::: Source document :::

Court of Appeals of Ohio, Fourth District, Hocking County
Apr 22, 2002
Case No. 01CA18 (Ohio Ct. App. Apr. 22, 2002)

Opinion

Case No. 01CA18.

Released April 22, 2002.

James M. Linehan, Linehan Assoc., Lancaster, Ohio, for appellant.

Larry Beal, Prosecuting Attorney, David A. Sams, Assistant Prosecuting Attorney, Logan, Ohio, for appellee.


DECISION AND JUDGMENT ENTRY


Harmon C. Huntley appeals the judgment of the Hocking County Court of Common Pleas sentencing him to three consecutive four-year terms of imprisonment for gross sexual imposition. He raises the following assignments of error:

FIRST ASSIGNMENT OF ERROR THE TRIAL COURT FAILED TO FOLLOW THE STATUTORY PROVISIONS OF OHIO REVISED CODE § 2929.14(E)(4) IN SENTENCING THE DEFENDANT TO CONSECUTIVE SENTENCES.

SECOND ASSIGNMENT OF ERROR

THE TRIAL COURT VIOLATED THE RIGHTS OF THE DEFENDANT AGAINST CRUEL AND UNUSUAL PUNISHMENT GUARANTEED UNDER THE EIGHTH AMENDMENT TO THE UNITED STATES CONSTITUTION AND ARTICLE 1 SECTION IX OF THE OHIO CONSTITUTION.

Finding merit in appellant's first assignment of error, we reluctantly reverse and remand the case for re-sentencing. We overrule appellant's second assignment of error and affirm the trial court's judgment in that regard.

The grand jury indicted appellant on three counts of rape, two counts of gross sexual imposition, and one count of disseminating matter harmful to juveniles. After plea negotiations, Huntley pled no contest to three counts of gross sexual imposition. The trial court found appellant guilty on all three counts and held a combined sentencing and sexual predator hearing. The court sentenced appellant to three consecutive four-year sentences and found appellant to be a sexually oriented offender. Appellant failed to file a timely notice of appeal. However, in the interests of justice, we granted appellant's motion for delayed appeal.

In his first assignment of error, appellant argues that the trial court erred in imposing consecutive sentences. Appellant asserts that the court did not comply with the statutory requirements of R.C. 2929.14(E)(4) or R.C. 2929.19(B)(2)(c) since it did not make the requisite factual findings for consecutive sentencing. A defendant may appeal as a matter of right from a sentence that is contrary to law. R.C. 2953.08(A)(4). If a trial court fails to make the findings required by law in order to impose a sentence, the sentence is contrary to law. State v. Jones (2001), 93 Ohio St.3d 391, 399, 754 N.E.2d 1252, 1260. We may not reverse a sentence unless we find by clear and convincing evidence that the sentence is unsupported by the record, or that it is contrary to law. R.C. 2953.08(G)(1)(a) and (d). Clear and convincing evidence is that degree of proof which will produce in the mind of the trier of fact a firm belief in their existence. State v. Schiebel (1990), 55 Ohio St.3d 71, 74, 564 N.E.2d 54, 60.

::: Extracted data :::

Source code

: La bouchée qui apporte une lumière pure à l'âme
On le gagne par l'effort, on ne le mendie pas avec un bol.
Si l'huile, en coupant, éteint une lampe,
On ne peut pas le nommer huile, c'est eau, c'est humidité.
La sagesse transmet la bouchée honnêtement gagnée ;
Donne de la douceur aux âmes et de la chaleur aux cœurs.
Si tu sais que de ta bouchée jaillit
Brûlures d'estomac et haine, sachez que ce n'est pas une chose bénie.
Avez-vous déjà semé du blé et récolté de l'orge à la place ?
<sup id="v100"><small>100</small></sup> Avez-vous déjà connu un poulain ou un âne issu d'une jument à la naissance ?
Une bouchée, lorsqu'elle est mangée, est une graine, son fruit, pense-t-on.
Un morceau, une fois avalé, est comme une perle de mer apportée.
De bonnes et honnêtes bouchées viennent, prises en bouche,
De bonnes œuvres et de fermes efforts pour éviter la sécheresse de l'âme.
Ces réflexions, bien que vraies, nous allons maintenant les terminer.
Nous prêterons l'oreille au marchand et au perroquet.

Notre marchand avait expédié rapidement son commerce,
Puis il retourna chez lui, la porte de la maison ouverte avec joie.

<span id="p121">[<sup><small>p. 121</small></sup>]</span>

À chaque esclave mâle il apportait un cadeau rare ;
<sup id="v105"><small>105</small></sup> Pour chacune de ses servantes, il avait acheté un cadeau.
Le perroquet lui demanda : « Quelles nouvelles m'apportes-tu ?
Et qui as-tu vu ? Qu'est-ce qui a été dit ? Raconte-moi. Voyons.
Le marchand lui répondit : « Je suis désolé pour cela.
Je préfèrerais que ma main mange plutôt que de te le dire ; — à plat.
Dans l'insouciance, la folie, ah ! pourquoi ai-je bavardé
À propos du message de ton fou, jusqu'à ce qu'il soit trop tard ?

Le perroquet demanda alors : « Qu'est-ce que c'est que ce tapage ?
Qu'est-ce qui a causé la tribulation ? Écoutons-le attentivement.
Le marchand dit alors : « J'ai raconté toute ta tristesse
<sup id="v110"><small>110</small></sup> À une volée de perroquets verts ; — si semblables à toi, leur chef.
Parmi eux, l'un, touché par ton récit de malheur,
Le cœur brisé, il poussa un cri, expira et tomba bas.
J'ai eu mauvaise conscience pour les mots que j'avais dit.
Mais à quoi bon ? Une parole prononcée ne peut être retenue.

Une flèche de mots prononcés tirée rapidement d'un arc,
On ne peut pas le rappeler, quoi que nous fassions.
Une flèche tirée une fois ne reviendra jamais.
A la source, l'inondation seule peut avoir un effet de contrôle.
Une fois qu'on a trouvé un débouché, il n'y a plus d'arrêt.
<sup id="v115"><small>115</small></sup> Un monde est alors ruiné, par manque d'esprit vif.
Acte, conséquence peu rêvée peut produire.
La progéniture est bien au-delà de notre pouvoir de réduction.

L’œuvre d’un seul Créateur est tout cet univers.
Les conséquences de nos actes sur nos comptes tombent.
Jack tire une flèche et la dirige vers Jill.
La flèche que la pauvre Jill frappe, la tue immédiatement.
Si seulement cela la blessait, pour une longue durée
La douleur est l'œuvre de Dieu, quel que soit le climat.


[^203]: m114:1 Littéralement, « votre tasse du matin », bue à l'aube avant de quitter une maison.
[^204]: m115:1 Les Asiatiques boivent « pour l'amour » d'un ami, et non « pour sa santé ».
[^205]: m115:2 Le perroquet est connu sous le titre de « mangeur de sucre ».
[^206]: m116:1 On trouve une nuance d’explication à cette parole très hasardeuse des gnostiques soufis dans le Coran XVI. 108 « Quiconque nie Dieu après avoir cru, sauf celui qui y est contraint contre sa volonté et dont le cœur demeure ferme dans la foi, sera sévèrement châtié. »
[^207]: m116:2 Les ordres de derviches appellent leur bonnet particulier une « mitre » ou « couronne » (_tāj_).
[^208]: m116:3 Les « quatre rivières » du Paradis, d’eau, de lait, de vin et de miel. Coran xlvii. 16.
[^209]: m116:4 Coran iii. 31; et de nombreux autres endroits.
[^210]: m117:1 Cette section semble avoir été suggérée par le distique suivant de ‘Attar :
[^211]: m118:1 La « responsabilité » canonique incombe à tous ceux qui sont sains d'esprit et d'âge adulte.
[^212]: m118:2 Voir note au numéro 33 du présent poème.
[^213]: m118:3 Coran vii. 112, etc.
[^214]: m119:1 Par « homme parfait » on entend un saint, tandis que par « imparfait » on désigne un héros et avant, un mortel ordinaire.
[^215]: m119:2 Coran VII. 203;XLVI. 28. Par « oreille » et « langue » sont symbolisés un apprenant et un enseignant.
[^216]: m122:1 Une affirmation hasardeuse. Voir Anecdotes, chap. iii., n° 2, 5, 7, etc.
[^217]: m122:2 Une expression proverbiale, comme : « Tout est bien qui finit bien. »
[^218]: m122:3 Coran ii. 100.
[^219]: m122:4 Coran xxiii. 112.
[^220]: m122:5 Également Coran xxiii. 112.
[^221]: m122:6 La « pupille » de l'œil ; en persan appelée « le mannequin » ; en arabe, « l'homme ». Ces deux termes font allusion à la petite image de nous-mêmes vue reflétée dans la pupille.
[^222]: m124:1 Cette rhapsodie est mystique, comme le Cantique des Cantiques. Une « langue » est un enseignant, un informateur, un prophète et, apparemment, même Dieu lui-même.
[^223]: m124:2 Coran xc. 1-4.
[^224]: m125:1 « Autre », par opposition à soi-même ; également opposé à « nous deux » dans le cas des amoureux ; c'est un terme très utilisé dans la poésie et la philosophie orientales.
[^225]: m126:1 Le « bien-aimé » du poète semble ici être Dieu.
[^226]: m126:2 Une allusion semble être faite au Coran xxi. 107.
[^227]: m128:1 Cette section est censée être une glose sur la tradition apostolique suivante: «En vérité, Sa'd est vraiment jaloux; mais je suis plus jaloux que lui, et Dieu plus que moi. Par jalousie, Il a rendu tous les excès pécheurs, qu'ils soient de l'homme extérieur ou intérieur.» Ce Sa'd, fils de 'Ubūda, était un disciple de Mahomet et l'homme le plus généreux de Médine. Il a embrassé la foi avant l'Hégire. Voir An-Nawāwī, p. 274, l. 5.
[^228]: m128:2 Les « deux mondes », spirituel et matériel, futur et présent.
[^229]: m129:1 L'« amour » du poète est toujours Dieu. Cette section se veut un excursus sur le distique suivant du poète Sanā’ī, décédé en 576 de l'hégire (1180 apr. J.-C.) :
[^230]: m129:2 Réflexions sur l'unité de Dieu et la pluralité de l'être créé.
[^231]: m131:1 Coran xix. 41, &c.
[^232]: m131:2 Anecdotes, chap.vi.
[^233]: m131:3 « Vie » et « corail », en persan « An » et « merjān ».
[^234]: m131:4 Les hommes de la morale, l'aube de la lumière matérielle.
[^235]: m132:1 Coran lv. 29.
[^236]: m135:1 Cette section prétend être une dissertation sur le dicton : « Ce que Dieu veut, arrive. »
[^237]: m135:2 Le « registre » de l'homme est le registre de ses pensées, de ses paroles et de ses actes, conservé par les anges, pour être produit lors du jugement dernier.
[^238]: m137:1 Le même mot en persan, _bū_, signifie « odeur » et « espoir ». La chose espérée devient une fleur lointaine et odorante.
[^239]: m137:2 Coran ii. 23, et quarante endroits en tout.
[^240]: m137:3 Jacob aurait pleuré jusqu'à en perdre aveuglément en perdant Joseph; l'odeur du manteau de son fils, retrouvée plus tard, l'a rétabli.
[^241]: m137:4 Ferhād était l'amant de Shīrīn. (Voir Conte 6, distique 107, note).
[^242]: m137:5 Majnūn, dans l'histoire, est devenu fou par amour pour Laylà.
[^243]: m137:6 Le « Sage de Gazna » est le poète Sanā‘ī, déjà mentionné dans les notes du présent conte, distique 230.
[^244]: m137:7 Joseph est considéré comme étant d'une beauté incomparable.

:::

Assignment: From the appeals court opinion, copy out the passage that opens with the words "James M. Linehan, Linehan" and closes with the words "TO CONSECUTIVE SENTENCES.".

Solution:
James M. Linehan, Linehan Assoc., Lancaster, Ohio, for appellant.

Larry Beal, Prosecuting Attorney, David A. Sams, Assistant Prosecuting Attorney, Logan, Ohio, for appellee.


DECISION AND JUDGMENT ENTRY


Harmon C. Huntley appeals the judgment of the Hocking County Court of Common Pleas sentencing him to three consecutive four-year terms of imprisonment for gross sexual imposition. He raises the following assignments of error:

FIRST ASSIGNMENT OF ERROR THE TRIAL COURT FAILED TO FOLLOW THE STATUTORY PROVISIONS OF OHIO REVISED CODE § 2929.14(E)(4) IN SENTENCING THE DEFENDANT TO CONSECUTIVE SENTENCES.